### Activity list
1. Answer these questions using the forum discussion about photographing children.
(a) According to Empusa, whose responsibility is it to make sure a photo can be used?
(b) At what event does ravenAK say their children were photographed by street photographers?
(c) In FanjoPingpong's account, what did the woman from the group holiday ask for in her email?
2. Output the passage of the forum discussion about photographing children that runs from "ravenAK · 26/08/2012" down to "to be deleted.", with no changes.
3. Pick up the forum discussion about photographing children where it stops, and continue it in the same style.
**** Reading text
I'm not sure what it says about me other than I wouldn't want to be seen to be associated with anyone breaking the law. I think it's a bit irresponsible to let your children run round on the beach without clothes on and I think it puts adults on their own in an awkward position - should an adult walking on the beach on his or her own avert the gaze, walk away or stay there letting everyone think he or she is a weirdo?

Empusa · 26/08/2012 15:12

"Precisely. Its the photographers responsibility to make sure that the issue of the photo is acceptable to the subject of the photo or their parent or guardian... "

Nope. It is the user of the photos responsibility to make sure the photo can be used. If it doesn't have a model release then they shouldn't use it. The photographer has no obligation to obtain a model release.They will sell it to more people with a model release, but that is it.

OneMoreChap · 26/08/2012 15:12

Tattyhead78 Sun 26-Aug-12 15:06:37
bathtime photos were probably fine 30 years ago but not today and not being viewed by people who don't have children.

Sounds like your mum isn't aware of the level of paedophilia/child abuse within families, tbh. Or how long it has gone on.

ravenAK · 26/08/2012 15:12

Beanie - my dc have been snapped by street photographers at events such as Whitby Gothic Weekend. I've no problem with them being part of the background, sort of thing, but if you were specifically photographing one of my dc I'd probably ask for the photo to be deleted.

I don't want their images being a) used for commercial purposes or b) ending up in someone's private collection - not paedo paranoia, I just think it's a bit odd & creepy.

On one occasion a 'tog basically told me to fuck off. I thought he was a knob. Very much doubt the photo was an irreplaceable work of art...

I don't think the OP was BU - I personally don't worry about friends & family putting pictures of my dc on FB (& I do it myself), but I have a SIL who has bloody good reason not to want her dc's whereabouts visible or knowable to her psycho ex, for example.

Perfectly OK for OP to politely ask her sister to delete the photos, whatever the reason, & a bit of a mad overreaction for sister to defriend her.

FanjoPingpong · 26/08/2012 15:14

I went on a group holiday with someone, and after the fact she sent an email round asking that her image was removed from any photos we posted online. Very easy to do, no problems. Didn't ask her why, because it's her business.

I'm with you, OP. If someone says they don't want their image or their child's image online, then don't do it.
********
**** Records supplied
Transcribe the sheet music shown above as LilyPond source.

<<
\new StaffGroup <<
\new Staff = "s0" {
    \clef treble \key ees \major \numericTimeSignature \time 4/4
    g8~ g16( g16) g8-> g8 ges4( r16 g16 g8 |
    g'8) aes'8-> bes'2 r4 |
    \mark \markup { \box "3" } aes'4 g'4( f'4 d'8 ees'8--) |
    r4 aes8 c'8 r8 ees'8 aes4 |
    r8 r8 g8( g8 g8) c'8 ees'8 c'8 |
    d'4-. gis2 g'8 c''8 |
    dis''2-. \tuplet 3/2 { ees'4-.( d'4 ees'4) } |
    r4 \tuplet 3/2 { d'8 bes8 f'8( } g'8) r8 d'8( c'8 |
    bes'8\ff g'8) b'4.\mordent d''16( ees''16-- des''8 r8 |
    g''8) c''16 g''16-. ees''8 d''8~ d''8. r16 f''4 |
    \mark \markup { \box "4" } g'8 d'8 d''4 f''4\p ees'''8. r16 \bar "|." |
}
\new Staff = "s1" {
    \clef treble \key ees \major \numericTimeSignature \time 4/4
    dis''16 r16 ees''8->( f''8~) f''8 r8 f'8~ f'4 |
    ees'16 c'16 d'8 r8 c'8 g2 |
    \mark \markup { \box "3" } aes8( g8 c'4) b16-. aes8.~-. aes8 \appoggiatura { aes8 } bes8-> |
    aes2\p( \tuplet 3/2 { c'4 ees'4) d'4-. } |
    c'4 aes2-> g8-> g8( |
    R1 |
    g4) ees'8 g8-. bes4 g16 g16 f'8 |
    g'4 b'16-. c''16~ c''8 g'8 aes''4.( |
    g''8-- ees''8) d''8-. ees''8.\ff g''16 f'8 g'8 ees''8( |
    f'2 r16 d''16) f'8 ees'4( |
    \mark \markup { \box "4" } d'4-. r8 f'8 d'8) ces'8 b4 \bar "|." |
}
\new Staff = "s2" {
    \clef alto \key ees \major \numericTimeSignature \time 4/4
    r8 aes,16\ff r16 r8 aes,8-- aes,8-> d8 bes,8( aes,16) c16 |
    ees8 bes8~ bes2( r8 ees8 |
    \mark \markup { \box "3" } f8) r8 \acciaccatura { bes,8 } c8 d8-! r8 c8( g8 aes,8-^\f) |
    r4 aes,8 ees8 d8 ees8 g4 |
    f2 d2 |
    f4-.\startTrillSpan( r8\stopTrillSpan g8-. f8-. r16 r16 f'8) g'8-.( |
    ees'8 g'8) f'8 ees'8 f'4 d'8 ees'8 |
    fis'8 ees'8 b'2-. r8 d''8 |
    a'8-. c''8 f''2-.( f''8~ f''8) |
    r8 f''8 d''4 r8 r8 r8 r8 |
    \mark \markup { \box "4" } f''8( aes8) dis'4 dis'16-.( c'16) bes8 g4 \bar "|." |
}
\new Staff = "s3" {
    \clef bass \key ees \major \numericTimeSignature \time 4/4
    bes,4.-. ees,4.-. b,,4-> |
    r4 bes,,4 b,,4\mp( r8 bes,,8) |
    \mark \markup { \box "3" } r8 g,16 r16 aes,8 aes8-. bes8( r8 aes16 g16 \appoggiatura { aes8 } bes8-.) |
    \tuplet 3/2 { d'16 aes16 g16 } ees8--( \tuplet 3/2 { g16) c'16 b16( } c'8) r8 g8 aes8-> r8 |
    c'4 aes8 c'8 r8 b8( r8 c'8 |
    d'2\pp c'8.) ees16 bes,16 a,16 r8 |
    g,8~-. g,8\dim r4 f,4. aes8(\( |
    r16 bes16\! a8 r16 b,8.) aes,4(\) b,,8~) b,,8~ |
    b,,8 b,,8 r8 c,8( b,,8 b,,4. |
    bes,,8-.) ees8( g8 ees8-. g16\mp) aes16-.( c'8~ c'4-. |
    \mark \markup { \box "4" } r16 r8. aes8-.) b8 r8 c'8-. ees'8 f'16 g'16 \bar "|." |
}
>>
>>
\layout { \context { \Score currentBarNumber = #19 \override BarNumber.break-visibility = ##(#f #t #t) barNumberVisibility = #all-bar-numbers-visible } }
********
### Task responses
1.
(a) The user of the photos.
(b) Whitby Gothic Weekend.
(c) She asked that her image be removed from any photos posted online.

2.
ravenAK · 26/08/2012 15:12

Beanie - my dc have been snapped by street photographers at events such as Whitby Gothic Weekend. I've no problem with them being part of the background, sort of thing, but if you were specifically photographing one of my dc I'd probably ask for the photo to be deleted.

3.
Empusa · 26/08/2012 15:14

"I've no problem with them being part of the background, sort of thing, but if you were specifically photographing one of my dc I'd probably ask for the photo to be deleted."

They have no obligation to delete it, but it is bad manners and quite unprofessional.

mummytime · 26/08/2012 15:15

YANBU I hate seeing pictures of kids on Facebook, and even more when it is mine without permission from either me or them. Pictures on my page at least I know my security settings.
I have to admit I did decide to ignore when my neice put a Wedding photo which included my kids (untagged) on her page. But I wasn't happy.

You need to explain to your sister how you feel. My biggest concern is that once something is on the net you can never be sure if it's ever gone, or who else has it.

ifiwasarichwoman · 26/08/2012 15:16

should an adult walking on the beach on his or her own avert the gaze, walk away or stay there letting everyone think he or she is a weirdo?

Or they could just see innocent children at play and do neither?

ravenAK · 26/08/2012 15:20

Indeed Empusa - there's been some strong words exchanged between goths & nuisance togs, both IRL & keyboard warrioring, & the consensus seems to be that it's perfectly legal for them to snap away & do what they like with the images.

These days lots of us just stay in the pub Grin.

Tattyhead78 · 26/08/2012 15:24

Or they could just see innocent children at play and do neither?

Look, just because I don't feel comfortable looking at naked photos on FB doesn't make me the weirdo FFS.

I knew I'd get flamed for this. The problem is people who don't have boundaries and aren't able to recognise their children as separate beings.